I’m a data scientist. I’m good with numbers, and handling large and medium sized data sets (that doesn’t mean I’m bad at handling small data sets, of course). The work-related thing that gives me most kicks is to take a bunch of data and through a process of simple analysis, extract information out of it. To twist and turn the data, or to use management jargon “slice and dice”, and see things that aren’t visible to too many people. To formulate hypotheses, and use data to prove or disprove them. To represent data in simple but intuitive formats (i.e. graphs) so as to convey the information I want to convey.

I can count my last three jobs (including my current one) as being results of my quest to become better at data science and modeling. Unfortunately, none of these jobs have turned out particularly well (this includes my current one). The problem has been that in all these jobs, data science has been tightly coupled with software engineering, and I suck at software engineering.

Let me stop for a moment and tell you that I don’t mind programming. In fact, I love programming. I love writing code that makes my job easier, and automates things, and gives me data in formats that I desire.
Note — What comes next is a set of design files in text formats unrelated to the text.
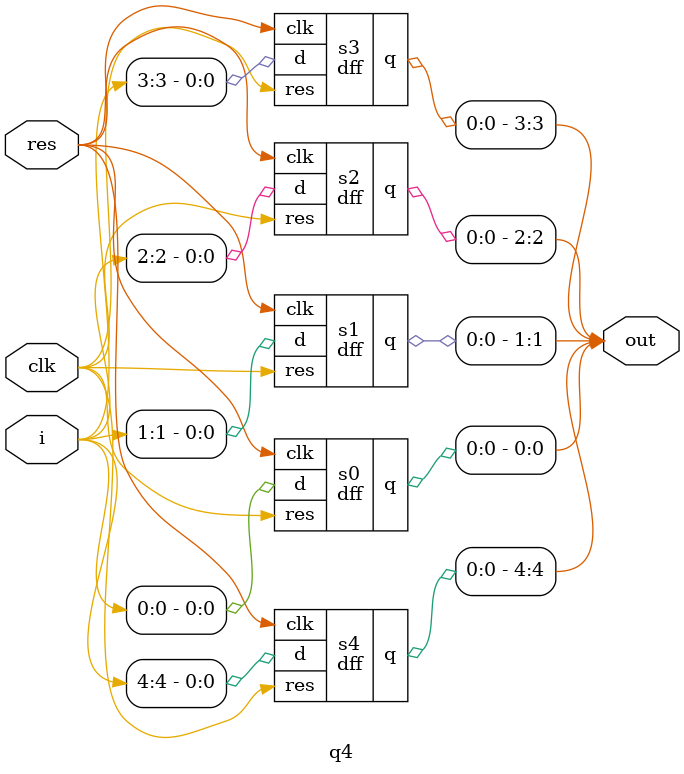
<source format=v>
module dff(d, res, clk, q);
	input d, res, clk;
	output reg q;
	always@(posedge clk or posedge res)
		if(res==0)
			q <= 0;
		else
			q <=d;
endmodule
module q4(i, out, clk, res);
	input [4:0]i;
	output [4:0]out;
	input clk,res;
	dff s0(i[0],clk,res,out[0]);
	dff s1(i[1],clk,res,out[1]);
	dff s2(i[2],clk,res,out[2]);
	dff s3(i[3],clk,res,out[3]);
	dff s4(i[4],clk,res,out[4]);
endmodule

</source>
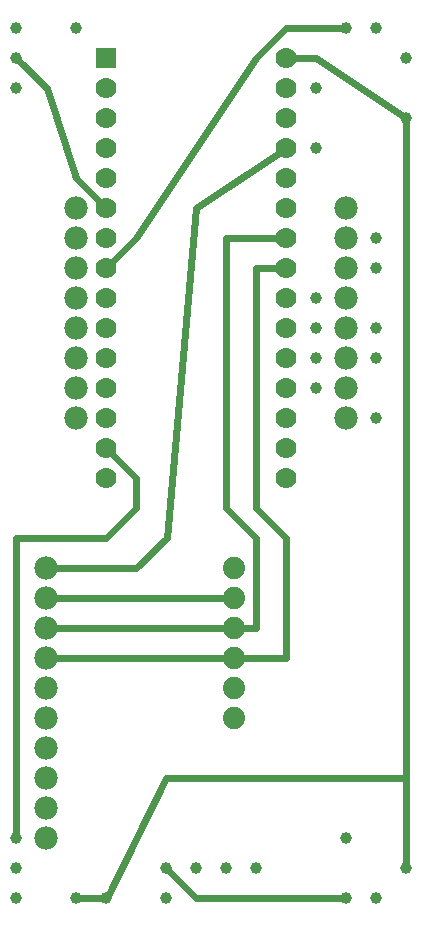
<source format=gbl>
G04 MADE WITH FRITZING*
G04 WWW.FRITZING.ORG*
G04 DOUBLE SIDED*
G04 HOLES PLATED*
G04 CONTOUR ON CENTER OF CONTOUR VECTOR*
%ASAXBY*%
%FSLAX23Y23*%
%MOIN*%
%OFA0B0*%
%SFA1.0B1.0*%
%ADD10C,0.070000*%
%ADD11C,0.078000*%
%ADD12C,0.074291*%
%ADD13C,0.039370*%
%ADD14R,0.069972X0.070000*%
%ADD15C,0.024000*%
%LNCOPPER0*%
G90*
G70*
G54D10*
X389Y2908D03*
X389Y2808D03*
X389Y2708D03*
X389Y2608D03*
X389Y2508D03*
X389Y2408D03*
X389Y2308D03*
X389Y2208D03*
X389Y2108D03*
X389Y2008D03*
X389Y1908D03*
X389Y1808D03*
X389Y1708D03*
X389Y1608D03*
X389Y1508D03*
X989Y2908D03*
X989Y2808D03*
X989Y2708D03*
X989Y2608D03*
X989Y2508D03*
X989Y2408D03*
X989Y2308D03*
X989Y2208D03*
X989Y2108D03*
X989Y2008D03*
X989Y1908D03*
X989Y1808D03*
X989Y1708D03*
X989Y1608D03*
X989Y1508D03*
G54D11*
X189Y508D03*
X189Y608D03*
X189Y708D03*
X189Y808D03*
X189Y908D03*
X189Y1008D03*
X189Y1108D03*
X189Y1208D03*
X189Y308D03*
X189Y408D03*
G54D12*
X815Y707D03*
X815Y807D03*
X815Y908D03*
X815Y1008D03*
X815Y1108D03*
X815Y1209D03*
G54D11*
X290Y1708D03*
X290Y1808D03*
X290Y1908D03*
X290Y2008D03*
X290Y2108D03*
X290Y2208D03*
X290Y2308D03*
X290Y2408D03*
X1190Y2408D03*
X1190Y2308D03*
X1190Y2208D03*
X1190Y2108D03*
X1190Y2008D03*
X1190Y1908D03*
X1190Y1808D03*
X1190Y1708D03*
X290Y1708D03*
X290Y1808D03*
X290Y1908D03*
X290Y2008D03*
X290Y2108D03*
X290Y2208D03*
X290Y2308D03*
X290Y2408D03*
X1190Y2408D03*
X1190Y2308D03*
X1190Y2208D03*
X1190Y2108D03*
X1190Y2008D03*
X1190Y1908D03*
X1190Y1808D03*
X1190Y1708D03*
G54D13*
X1290Y2308D03*
X1290Y1908D03*
X1290Y2008D03*
X1290Y2208D03*
X1290Y1708D03*
X289Y3008D03*
X1390Y2908D03*
X1390Y2708D03*
X1090Y1808D03*
X1090Y2008D03*
X1090Y2608D03*
X1090Y1908D03*
X1090Y2108D03*
X1090Y2808D03*
X89Y2908D03*
X1290Y3008D03*
X89Y3008D03*
X1190Y3008D03*
X89Y2808D03*
X89Y108D03*
X589Y208D03*
X789Y208D03*
X889Y208D03*
X1190Y308D03*
X589Y108D03*
X689Y208D03*
X1190Y108D03*
X1290Y108D03*
X1390Y208D03*
X389Y108D03*
X89Y208D03*
X89Y308D03*
X289Y108D03*
G54D14*
X389Y2908D03*
G54D15*
X890Y1007D02*
X847Y1008D01*
D02*
X789Y1408D02*
X889Y1308D01*
D02*
X889Y1308D02*
X890Y1007D01*
D02*
X960Y2308D02*
X789Y2308D01*
D02*
X789Y2308D02*
X789Y1408D01*
D02*
X589Y907D02*
X690Y907D01*
D02*
X690Y907D02*
X784Y908D01*
D02*
X220Y908D02*
X589Y907D01*
D02*
X889Y1408D02*
X889Y2208D01*
D02*
X989Y1308D02*
X889Y1408D01*
D02*
X889Y2208D02*
X960Y2208D01*
D02*
X990Y909D02*
X989Y1308D01*
D02*
X847Y908D02*
X990Y909D01*
D02*
X589Y1108D02*
X690Y1108D01*
D02*
X690Y1108D02*
X784Y1108D01*
D02*
X220Y1108D02*
X589Y1108D01*
D02*
X1388Y2708D02*
X1090Y2907D01*
D02*
X1090Y2907D02*
X1019Y2908D01*
D02*
X1390Y209D02*
X1390Y209D01*
D02*
X1390Y209D02*
X1390Y609D01*
D02*
X1390Y609D02*
X1389Y1609D01*
D02*
X1388Y507D02*
X1389Y207D01*
D02*
X391Y108D02*
X589Y508D01*
D02*
X285Y106D02*
X289Y108D01*
D02*
X790Y508D02*
X1388Y507D01*
D02*
X1389Y207D02*
X1390Y209D01*
D02*
X289Y108D02*
X391Y108D01*
D02*
X1389Y1609D02*
X1388Y2708D01*
D02*
X589Y508D02*
X790Y508D01*
D02*
X589Y1008D02*
X220Y1008D01*
D02*
X784Y1008D02*
X690Y1008D01*
D02*
X690Y1008D02*
X589Y1008D01*
D02*
X390Y1309D02*
X490Y1408D01*
D02*
X90Y1309D02*
X390Y1309D01*
D02*
X490Y1408D02*
X490Y1507D01*
D02*
X90Y327D02*
X90Y1309D01*
D02*
X490Y1507D02*
X410Y1587D01*
D02*
X690Y107D02*
X1171Y108D01*
D02*
X603Y195D02*
X690Y107D01*
D02*
X489Y1207D02*
X288Y1207D01*
D02*
X690Y2407D02*
X591Y1309D01*
D02*
X591Y1309D02*
X489Y1207D01*
D02*
X965Y2592D02*
X690Y2407D01*
D02*
X288Y1207D02*
X220Y1208D01*
D02*
X290Y2508D02*
X369Y2429D01*
D02*
X191Y2807D02*
X290Y2508D01*
D02*
X103Y2895D02*
X191Y2807D01*
D02*
X490Y2308D02*
X890Y2908D01*
D02*
X410Y2229D02*
X490Y2308D01*
D02*
X890Y2908D02*
X989Y3007D01*
D02*
X989Y3007D02*
X1171Y3008D01*
G04 End of Copper0*
M02*
</source>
But I hate software engineering. Of writing code within a particular system, or framework. Or adhering to standards that someone else sets for “good code”. Of following processes and making my code usable by some dumbfuck somewhere else who wouldn’t get it if I wrote it the way I wanted. As I’d mentioned earlier, I like coding for myself. I don’t like coding for someone else. And so I suck at software engineering.

Now I wonder if it’s possible at all to decouple data science from software engineering. My instinct tells me that it should be possible. That I need not write production-level code in order to turn my data-based insights into commercially viable form. Unfortunately, in my search around the corporatosphere thus far, I haven’t been able to find something of the sort.

Which makes me wonder if I should create my own niche, rather than hoping for someone else to create it for me.